The Cardinal Kaspers are quite right when they claim that people today, in “advanced” Western societies, cannot relate to the old teachings. These do not speak to the way we live now, in cities or the high-tech rural islands. The very idea of, for instance, “indissoluble marriage,” is irrelevant to our modern man. He is not really opposed to it; rather it seems too silly to oppose. He can accept it on its own terms as an intellectual idea or “ideal.” But on the one condition that it belongs to the past — some other age, some other culture. Maybe in Africa, as Kasper hints, in his invincibly Teutonic way.

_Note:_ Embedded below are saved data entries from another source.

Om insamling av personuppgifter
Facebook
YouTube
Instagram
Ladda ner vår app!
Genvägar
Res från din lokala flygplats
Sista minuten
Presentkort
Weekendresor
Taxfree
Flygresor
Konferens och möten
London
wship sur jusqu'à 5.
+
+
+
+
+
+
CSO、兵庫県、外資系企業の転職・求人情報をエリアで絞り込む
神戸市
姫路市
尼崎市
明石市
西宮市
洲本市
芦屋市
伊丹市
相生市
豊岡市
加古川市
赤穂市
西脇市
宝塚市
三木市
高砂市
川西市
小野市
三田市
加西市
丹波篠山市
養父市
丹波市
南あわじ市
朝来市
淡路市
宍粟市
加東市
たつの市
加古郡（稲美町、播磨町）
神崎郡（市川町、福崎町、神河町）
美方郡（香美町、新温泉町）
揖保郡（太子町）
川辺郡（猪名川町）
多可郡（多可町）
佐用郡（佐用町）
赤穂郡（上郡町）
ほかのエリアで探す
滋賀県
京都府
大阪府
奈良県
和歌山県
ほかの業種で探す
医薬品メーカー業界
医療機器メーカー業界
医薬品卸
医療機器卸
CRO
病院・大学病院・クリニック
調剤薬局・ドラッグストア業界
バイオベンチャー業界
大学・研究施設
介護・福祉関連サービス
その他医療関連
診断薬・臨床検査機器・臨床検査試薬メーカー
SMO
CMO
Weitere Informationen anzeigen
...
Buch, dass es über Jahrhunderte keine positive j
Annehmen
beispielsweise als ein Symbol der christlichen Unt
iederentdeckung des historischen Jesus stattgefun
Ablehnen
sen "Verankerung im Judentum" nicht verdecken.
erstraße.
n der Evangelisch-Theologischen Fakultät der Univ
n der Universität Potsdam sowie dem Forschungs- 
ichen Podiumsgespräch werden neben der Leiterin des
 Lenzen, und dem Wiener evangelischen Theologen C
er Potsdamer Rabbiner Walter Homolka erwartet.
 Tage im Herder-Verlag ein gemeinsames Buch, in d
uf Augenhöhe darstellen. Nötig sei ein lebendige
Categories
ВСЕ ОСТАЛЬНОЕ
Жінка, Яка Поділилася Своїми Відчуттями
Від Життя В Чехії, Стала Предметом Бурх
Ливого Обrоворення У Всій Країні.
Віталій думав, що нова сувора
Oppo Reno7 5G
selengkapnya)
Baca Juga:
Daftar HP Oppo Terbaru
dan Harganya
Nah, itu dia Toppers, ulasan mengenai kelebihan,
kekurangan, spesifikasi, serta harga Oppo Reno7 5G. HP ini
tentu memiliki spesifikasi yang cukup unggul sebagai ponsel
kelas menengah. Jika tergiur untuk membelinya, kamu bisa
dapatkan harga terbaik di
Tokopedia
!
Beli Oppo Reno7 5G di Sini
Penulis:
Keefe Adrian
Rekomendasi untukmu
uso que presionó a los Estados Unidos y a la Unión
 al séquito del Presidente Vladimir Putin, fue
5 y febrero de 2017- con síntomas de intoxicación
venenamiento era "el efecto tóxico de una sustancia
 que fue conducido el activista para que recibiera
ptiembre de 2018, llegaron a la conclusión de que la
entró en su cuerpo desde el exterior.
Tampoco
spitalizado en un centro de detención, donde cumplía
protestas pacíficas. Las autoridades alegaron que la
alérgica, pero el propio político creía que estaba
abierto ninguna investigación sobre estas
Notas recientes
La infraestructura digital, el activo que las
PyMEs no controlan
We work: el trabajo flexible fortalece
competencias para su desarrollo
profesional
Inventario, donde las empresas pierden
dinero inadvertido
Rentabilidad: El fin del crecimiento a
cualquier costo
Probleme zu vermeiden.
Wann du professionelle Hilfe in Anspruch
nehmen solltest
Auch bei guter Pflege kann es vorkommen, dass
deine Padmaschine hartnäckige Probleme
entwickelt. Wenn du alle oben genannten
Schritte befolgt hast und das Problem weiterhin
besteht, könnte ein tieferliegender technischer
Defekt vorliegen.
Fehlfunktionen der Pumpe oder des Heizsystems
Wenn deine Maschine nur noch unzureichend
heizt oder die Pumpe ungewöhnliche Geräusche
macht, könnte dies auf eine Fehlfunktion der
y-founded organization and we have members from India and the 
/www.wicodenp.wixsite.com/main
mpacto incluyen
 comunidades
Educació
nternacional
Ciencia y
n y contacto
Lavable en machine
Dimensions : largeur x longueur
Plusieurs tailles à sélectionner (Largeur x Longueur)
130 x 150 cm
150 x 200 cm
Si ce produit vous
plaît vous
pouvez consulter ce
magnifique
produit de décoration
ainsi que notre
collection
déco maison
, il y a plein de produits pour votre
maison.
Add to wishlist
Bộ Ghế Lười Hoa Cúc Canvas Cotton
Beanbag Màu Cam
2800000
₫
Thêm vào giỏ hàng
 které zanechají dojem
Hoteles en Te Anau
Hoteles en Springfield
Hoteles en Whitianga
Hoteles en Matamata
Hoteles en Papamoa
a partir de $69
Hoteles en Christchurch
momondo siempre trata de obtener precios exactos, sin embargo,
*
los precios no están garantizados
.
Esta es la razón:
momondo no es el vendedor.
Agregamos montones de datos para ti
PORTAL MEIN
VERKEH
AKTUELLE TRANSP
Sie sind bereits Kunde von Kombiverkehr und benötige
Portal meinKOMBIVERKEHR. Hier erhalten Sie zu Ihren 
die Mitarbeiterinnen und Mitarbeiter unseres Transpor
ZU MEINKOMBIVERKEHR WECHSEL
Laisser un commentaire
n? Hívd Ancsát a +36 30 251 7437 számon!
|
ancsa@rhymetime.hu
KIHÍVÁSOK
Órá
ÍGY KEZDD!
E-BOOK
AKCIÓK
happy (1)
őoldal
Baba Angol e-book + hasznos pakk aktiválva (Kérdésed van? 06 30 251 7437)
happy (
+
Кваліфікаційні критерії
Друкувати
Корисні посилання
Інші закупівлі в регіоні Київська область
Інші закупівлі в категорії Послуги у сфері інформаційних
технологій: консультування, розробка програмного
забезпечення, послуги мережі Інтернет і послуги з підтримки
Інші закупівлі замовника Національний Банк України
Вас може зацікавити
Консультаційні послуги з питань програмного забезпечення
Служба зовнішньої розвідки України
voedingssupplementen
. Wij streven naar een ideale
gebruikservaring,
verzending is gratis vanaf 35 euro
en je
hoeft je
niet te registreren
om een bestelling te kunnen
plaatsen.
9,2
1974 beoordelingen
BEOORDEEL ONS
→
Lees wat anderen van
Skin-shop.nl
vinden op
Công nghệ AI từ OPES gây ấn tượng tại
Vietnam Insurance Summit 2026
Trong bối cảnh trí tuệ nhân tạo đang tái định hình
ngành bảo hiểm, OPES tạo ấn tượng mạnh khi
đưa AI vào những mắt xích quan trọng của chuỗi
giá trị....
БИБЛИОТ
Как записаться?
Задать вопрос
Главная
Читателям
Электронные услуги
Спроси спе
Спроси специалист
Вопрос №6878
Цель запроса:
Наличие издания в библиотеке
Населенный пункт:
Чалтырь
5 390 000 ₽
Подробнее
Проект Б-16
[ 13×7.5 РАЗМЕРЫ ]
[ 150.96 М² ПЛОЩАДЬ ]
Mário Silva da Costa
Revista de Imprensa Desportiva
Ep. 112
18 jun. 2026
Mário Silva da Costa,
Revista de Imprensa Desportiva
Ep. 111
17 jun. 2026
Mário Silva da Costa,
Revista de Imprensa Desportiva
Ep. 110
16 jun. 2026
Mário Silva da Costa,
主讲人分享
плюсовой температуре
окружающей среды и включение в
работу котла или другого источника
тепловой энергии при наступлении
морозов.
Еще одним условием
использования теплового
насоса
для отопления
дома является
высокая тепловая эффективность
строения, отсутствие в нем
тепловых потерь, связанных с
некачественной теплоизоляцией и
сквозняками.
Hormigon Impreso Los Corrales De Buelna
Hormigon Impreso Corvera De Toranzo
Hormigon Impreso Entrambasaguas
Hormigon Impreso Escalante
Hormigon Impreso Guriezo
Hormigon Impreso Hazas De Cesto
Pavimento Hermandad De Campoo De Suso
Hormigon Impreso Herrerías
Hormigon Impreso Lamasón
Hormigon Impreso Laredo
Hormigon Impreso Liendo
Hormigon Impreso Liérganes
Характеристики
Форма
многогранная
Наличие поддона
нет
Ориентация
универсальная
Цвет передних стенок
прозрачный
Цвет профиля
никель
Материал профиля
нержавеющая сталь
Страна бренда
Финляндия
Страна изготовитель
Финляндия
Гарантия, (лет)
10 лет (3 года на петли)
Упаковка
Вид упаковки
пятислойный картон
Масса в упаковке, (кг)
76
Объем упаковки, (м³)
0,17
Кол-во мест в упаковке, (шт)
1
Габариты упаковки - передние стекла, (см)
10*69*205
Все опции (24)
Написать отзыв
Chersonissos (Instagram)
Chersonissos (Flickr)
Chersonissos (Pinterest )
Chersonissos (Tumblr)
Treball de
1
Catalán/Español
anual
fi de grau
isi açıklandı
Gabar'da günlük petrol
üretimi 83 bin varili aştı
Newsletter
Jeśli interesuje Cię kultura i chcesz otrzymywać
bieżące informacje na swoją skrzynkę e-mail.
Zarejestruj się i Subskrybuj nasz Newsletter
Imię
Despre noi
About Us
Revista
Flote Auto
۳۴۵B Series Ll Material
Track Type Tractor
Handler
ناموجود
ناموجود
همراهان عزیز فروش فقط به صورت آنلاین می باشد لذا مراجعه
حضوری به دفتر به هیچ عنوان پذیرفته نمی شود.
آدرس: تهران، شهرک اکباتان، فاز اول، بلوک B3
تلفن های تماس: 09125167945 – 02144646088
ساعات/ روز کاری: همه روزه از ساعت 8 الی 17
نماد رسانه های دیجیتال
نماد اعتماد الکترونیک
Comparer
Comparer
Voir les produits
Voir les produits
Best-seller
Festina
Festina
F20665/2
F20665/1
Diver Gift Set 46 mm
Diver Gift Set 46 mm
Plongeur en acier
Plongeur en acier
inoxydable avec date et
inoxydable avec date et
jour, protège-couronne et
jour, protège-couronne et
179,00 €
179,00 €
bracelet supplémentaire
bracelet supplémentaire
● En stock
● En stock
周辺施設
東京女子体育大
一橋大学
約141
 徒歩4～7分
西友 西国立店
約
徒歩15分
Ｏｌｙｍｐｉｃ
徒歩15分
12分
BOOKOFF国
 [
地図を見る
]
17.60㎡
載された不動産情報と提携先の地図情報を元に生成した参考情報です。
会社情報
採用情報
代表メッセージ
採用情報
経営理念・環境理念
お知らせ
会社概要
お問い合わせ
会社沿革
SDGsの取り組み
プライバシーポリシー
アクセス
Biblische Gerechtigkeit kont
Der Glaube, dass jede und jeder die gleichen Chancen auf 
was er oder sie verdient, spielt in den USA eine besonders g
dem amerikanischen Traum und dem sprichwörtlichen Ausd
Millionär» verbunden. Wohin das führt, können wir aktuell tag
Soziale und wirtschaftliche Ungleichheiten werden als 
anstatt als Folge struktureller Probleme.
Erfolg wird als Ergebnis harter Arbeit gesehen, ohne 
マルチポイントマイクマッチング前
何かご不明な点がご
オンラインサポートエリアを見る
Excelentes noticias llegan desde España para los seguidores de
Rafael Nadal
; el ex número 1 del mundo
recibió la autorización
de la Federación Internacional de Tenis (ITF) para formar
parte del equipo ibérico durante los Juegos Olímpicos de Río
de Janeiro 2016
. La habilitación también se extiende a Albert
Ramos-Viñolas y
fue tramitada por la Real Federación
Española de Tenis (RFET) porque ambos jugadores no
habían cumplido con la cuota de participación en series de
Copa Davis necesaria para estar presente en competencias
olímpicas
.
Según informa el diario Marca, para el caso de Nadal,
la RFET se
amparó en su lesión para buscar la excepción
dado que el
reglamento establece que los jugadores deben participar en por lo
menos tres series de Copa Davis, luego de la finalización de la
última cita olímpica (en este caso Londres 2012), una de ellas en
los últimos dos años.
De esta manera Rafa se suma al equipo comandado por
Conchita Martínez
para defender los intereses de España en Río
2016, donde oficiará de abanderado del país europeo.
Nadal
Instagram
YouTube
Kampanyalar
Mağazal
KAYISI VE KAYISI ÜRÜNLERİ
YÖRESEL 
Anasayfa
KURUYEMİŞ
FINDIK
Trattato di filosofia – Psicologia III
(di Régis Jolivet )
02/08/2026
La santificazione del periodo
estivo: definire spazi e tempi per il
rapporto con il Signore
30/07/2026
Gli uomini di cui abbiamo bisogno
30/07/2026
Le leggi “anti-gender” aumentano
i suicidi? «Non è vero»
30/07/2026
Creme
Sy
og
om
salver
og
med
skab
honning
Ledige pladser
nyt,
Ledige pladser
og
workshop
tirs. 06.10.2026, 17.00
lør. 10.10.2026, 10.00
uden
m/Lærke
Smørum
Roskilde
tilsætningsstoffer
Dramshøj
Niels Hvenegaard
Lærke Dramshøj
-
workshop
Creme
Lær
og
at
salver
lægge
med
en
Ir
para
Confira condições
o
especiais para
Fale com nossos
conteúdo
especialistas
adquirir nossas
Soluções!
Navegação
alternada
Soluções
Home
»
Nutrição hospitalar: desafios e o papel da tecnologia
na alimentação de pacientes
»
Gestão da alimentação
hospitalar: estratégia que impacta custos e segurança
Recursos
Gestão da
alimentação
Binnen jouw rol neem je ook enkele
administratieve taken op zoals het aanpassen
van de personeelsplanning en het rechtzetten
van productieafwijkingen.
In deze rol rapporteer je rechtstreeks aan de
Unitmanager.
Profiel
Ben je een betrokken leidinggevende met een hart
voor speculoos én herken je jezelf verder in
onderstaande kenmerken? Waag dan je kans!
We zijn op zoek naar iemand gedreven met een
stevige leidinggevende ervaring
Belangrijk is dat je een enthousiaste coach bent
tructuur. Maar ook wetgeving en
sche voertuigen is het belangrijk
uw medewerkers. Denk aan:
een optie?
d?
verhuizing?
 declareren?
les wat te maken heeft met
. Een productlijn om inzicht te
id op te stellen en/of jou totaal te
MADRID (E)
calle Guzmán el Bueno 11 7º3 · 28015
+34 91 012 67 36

Placed, instead, in the contemporary “urbane” context, it becomes a pure idea; one of those many “ideologies” the pope keeps prattling about. It is this idea versus that idea, and progressive people, like the Mongols and Vandals and Huns of old, have no use for this one. But relocated to, say, the thirteenth century, they have no objection. So long as we keep them there, we can keep “indissoluble” marriages for ever.

Of course, the present writer is a reactionary. There are still some, even in the Greater Parkdale Area. (I’ve drunk beer with several.) And we condemn, strange to say, not the “traditional” Catholic teaching, stuck as it is in the rut of the Cross, but instead the whole modern world.

The task might appear a considerable one, from any pragmatic angle, but to my mind the Church should not buckle. Nor will she, with Christ’s own help. For what needs changing is the whole modern world.